» **Task**:
Nothing but a number should be given: the count of lines in the data that include the string "toaster".

» **Data to process**:
^^^^

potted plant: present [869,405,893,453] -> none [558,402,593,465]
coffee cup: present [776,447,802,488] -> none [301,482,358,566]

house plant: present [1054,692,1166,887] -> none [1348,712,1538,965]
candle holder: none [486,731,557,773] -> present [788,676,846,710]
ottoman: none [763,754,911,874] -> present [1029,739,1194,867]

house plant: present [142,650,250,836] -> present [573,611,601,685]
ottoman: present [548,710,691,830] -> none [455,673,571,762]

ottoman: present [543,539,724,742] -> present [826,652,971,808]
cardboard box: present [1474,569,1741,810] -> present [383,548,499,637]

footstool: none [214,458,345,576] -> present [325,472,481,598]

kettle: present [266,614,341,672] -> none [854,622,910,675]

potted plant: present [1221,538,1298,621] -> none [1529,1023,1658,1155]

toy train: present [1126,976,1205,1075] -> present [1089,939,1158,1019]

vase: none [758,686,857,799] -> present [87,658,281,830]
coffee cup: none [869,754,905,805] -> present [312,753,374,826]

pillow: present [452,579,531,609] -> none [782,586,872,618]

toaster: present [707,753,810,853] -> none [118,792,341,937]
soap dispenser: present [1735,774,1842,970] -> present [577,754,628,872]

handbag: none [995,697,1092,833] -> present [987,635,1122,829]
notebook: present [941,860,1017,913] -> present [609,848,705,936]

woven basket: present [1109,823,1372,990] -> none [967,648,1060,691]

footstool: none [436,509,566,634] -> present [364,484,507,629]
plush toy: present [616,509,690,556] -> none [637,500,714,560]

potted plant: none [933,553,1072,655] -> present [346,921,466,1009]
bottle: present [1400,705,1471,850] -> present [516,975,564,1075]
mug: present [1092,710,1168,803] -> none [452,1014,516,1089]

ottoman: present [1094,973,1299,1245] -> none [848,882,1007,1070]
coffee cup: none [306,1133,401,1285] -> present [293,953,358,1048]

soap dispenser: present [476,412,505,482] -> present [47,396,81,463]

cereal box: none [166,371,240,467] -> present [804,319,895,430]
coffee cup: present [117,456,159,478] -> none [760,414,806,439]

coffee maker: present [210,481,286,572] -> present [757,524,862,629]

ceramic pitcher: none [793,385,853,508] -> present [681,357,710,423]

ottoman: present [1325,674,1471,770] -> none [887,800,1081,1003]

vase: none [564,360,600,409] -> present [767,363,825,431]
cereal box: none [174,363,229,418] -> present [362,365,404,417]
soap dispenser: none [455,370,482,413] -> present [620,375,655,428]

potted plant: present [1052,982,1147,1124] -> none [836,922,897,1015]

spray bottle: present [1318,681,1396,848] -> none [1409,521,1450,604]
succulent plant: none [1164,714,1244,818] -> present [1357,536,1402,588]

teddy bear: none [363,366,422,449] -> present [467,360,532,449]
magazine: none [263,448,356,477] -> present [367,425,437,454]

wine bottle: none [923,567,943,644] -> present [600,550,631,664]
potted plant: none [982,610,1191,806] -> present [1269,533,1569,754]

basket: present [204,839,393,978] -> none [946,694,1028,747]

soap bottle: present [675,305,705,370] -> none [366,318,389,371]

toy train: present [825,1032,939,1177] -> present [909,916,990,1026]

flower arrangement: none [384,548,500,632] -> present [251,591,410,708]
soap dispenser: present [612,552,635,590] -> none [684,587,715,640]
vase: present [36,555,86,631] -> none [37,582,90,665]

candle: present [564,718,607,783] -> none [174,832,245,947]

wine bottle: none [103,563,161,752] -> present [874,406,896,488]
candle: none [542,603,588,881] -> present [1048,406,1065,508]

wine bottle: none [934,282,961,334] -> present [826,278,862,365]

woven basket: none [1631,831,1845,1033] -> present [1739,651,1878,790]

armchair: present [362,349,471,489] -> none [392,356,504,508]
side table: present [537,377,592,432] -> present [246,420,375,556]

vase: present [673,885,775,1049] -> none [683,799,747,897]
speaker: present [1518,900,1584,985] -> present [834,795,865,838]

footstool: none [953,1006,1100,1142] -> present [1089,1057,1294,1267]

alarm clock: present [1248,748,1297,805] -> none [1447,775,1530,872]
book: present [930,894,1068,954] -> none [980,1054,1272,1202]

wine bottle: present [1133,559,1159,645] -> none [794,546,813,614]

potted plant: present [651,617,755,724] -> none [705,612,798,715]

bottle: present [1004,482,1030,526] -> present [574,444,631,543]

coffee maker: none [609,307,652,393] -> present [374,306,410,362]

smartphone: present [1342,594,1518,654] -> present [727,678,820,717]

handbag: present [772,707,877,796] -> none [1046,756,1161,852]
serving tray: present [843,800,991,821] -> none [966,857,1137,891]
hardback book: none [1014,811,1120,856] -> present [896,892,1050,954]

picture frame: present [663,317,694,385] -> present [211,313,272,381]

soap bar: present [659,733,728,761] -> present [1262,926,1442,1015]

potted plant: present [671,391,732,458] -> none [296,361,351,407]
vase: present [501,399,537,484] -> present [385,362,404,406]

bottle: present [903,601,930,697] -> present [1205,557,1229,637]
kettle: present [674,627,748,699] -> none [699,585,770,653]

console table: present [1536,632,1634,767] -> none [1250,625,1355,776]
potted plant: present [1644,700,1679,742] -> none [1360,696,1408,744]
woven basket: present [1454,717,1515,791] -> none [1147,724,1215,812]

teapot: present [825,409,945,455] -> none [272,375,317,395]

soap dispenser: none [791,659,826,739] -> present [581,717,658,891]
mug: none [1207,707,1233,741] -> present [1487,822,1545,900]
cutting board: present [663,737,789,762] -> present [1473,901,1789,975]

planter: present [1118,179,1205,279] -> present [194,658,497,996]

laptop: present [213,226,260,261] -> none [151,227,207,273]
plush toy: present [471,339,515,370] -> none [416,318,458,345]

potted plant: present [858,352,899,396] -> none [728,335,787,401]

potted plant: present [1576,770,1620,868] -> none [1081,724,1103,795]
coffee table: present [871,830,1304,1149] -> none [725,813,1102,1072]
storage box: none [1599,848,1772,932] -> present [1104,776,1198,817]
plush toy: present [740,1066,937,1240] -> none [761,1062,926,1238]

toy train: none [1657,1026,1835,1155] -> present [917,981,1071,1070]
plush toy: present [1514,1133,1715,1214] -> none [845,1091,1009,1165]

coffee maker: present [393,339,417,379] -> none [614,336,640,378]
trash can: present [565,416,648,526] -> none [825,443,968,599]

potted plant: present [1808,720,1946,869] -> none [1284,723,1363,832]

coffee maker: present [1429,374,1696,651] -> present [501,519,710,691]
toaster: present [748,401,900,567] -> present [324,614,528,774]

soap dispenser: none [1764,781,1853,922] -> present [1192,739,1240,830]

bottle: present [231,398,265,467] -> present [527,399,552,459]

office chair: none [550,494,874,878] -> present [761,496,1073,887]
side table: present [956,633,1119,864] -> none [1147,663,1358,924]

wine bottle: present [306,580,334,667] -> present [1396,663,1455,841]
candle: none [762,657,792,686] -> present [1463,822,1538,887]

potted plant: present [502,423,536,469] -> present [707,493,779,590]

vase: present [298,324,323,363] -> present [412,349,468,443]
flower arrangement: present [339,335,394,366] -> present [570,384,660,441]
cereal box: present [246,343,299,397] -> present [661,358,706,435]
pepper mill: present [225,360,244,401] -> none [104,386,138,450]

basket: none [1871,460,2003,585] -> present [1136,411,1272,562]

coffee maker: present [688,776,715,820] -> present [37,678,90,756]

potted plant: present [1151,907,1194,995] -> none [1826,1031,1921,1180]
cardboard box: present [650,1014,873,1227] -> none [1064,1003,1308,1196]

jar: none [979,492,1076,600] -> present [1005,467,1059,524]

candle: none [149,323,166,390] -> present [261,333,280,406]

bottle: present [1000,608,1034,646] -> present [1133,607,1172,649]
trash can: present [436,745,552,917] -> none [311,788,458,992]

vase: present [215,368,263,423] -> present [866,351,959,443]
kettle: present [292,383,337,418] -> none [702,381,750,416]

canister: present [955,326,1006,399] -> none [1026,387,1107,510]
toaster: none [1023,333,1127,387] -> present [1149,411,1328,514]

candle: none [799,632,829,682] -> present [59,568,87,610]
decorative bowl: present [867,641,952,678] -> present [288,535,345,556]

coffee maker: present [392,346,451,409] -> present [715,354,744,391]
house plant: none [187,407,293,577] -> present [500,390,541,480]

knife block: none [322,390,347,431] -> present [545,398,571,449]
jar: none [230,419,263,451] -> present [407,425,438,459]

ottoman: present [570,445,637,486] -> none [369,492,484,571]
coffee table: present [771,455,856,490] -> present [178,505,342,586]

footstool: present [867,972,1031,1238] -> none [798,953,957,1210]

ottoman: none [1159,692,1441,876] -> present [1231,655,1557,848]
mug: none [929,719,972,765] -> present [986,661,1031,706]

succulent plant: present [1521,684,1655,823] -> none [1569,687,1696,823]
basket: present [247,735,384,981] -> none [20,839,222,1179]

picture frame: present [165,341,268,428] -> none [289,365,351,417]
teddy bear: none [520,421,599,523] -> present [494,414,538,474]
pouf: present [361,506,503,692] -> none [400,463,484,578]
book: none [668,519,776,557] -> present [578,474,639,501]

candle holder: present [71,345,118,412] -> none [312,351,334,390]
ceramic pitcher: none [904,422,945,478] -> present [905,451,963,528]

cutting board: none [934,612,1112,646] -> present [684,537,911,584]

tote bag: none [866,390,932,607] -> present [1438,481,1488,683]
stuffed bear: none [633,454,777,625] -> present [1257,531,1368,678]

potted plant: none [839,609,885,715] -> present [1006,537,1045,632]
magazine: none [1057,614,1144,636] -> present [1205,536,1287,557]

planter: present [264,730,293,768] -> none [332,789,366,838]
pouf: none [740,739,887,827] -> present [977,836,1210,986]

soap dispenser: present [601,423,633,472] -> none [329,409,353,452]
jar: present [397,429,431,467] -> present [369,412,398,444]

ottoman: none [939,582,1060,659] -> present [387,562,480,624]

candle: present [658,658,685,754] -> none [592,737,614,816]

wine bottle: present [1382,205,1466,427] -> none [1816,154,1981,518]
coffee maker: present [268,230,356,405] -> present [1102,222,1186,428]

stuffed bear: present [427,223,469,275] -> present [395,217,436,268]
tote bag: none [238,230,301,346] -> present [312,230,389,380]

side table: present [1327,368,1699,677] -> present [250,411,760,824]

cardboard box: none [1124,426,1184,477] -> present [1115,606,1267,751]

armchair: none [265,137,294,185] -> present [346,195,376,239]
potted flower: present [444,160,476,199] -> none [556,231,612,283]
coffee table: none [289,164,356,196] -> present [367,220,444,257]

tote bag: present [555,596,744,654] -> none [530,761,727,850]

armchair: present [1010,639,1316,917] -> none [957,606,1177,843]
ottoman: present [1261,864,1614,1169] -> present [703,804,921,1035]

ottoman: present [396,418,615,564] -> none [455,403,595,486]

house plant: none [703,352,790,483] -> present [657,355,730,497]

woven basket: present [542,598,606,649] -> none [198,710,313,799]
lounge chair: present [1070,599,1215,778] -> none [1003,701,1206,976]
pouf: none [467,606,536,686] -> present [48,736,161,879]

^^^^

» **Solution below**:
3